GIVEN EXERCISE 1: Please translate this sentence from the court decision excerpt into Spanish: "Thus, the scope of the duty of disclosure can be affected by conflicts of interest."
GIVEN EXERCISE 2: According to the court decision excerpt, what did the Court of Appeal in Markham order?

===== DOCUMENT EXCERPT

While the DRA intends to protect these privileged  
communications, the Applicants have acknowledged that the facts underlying such  
communications are not privileged. Thus, if material, such facts must be disclosed to the insurers.  
If these facts are not covered by the definition of “coverage reporting” in the DRA, they would  
still need to be disclosed to the insurers under the DRA as the DRA provides that it does not modify  
or restrict any obligations owed under the insurance policies.  
[185] Therefore, it is my view that the law regarding the duty of good faith does not assist the  
Non-DRA Insurers in this case.  
[186] In any event, I note that restrictions have regularly been imposed by the courts with respect  
to the information that can be provided to insurers in a situation of conflict of interest, and how  
such information should be provided, despite the existence of the duty of good faith. This confirms  
that there is no overriding right to litigation information that can be used without limit and for any  
purpose, no matter the circumstances. For instance, the Court of Appeal in Markham ordered that  
the handlers for coverage issues be different from the handlers for liability issues, and that the files  
of one handler could not be accessed by any other handler. See also Mori-Vines Inc. et al v.  
Northbridge General Insurance Corporation, 2017 ONSC 5718 at para. 100. Thus, the scope of  
the duty of disclosure can be affected by conflicts of interest. This recognizes, in my view, that  
the duty of good faith is a reciprocal one, and that an insurer cannot benefit from its conflicted  
position.

==========
===== LISTED RECORDS

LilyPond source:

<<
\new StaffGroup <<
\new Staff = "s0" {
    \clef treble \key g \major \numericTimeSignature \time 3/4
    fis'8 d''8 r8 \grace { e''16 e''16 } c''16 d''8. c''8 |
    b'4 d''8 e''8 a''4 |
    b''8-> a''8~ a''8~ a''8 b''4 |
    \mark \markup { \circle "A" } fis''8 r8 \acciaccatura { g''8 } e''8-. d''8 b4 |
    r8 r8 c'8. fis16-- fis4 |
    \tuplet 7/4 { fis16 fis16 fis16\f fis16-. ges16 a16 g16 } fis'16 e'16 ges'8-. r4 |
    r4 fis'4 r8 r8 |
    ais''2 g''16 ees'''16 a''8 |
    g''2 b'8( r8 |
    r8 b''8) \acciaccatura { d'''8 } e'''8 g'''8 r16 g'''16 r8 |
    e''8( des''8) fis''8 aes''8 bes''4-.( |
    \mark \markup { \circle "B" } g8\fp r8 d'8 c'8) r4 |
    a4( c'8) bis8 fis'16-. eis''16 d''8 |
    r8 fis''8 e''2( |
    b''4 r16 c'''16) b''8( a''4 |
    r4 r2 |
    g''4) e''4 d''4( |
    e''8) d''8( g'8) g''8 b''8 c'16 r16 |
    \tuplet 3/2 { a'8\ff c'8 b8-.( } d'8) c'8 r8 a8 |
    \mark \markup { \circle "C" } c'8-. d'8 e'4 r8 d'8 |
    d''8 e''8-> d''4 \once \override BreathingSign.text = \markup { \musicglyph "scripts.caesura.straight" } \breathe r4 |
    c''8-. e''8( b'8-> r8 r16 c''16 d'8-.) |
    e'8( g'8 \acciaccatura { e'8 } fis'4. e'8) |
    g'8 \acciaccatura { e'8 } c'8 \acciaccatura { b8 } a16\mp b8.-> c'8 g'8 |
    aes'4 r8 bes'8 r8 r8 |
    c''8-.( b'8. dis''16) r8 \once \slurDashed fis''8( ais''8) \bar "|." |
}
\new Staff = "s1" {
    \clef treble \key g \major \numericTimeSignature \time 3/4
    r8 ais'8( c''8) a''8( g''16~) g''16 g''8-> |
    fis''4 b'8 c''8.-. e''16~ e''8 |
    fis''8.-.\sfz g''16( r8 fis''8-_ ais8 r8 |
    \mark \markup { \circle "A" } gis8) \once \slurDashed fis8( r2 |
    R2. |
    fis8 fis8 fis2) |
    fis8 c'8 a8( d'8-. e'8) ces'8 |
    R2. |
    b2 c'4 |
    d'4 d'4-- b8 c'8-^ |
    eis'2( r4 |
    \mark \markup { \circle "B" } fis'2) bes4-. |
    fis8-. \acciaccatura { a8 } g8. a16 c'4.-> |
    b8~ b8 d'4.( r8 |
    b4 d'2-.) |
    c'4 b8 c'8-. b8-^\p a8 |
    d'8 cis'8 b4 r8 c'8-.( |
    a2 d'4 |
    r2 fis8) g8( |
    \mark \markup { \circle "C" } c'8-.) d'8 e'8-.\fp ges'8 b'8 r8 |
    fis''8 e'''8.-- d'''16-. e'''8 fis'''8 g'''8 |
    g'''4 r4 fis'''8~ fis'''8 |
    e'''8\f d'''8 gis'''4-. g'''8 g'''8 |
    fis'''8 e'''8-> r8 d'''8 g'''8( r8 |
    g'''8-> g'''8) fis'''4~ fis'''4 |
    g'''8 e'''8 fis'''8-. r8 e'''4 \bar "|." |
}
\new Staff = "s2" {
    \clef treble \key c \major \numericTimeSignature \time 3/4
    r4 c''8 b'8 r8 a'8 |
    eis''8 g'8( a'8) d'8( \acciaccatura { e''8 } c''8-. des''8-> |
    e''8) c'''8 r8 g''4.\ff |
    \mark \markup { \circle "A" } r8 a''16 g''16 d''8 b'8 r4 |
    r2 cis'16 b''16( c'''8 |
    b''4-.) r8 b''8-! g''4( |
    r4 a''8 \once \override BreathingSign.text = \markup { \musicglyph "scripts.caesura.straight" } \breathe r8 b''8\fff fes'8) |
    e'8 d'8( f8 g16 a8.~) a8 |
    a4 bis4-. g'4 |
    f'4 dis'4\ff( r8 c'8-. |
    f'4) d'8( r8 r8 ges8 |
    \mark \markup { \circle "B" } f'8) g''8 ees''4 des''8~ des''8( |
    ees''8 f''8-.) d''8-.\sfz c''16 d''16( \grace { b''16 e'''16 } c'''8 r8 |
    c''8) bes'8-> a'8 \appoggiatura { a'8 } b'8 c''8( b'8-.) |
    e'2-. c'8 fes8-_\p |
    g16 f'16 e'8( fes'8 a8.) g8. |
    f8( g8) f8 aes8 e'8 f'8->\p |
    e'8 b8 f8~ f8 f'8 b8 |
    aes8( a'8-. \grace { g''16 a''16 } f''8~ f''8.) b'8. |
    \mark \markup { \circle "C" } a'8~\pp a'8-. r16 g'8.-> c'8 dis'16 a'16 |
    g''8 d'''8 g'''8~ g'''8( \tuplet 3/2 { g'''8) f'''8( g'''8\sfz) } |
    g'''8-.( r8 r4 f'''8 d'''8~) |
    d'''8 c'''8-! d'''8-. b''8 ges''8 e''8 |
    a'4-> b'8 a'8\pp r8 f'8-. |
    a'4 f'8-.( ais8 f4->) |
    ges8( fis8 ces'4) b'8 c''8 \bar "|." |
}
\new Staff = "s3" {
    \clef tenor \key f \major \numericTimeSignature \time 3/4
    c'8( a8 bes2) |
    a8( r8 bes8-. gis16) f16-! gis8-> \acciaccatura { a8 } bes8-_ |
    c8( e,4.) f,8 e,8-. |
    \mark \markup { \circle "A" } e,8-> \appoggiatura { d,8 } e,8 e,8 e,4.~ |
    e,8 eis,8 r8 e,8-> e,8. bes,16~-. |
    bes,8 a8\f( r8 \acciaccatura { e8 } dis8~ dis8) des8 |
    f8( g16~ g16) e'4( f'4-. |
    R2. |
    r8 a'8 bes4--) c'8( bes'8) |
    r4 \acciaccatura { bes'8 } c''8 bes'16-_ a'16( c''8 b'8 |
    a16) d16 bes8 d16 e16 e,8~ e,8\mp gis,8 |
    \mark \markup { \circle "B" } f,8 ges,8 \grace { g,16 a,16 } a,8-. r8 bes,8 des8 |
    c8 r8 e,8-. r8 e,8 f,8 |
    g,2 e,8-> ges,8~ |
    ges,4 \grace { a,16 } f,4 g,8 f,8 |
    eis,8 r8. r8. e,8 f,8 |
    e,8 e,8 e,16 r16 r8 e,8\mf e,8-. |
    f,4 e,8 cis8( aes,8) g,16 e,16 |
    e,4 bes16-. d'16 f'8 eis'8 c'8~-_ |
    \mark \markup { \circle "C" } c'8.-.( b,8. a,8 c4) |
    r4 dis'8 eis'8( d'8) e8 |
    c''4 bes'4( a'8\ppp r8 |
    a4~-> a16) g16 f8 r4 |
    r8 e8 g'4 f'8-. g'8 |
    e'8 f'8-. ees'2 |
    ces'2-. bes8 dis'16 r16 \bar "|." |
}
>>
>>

==========

FULL SOLUTION 1: Por lo tanto, el alcance del deber de divulgación puede verse afectado por los conflictos de intereses.

FULL SOLUTION 2: It ordered that the handlers for coverage issues be different from the handlers for liability issues, and that the files of one handler could not be accessed by any other handler.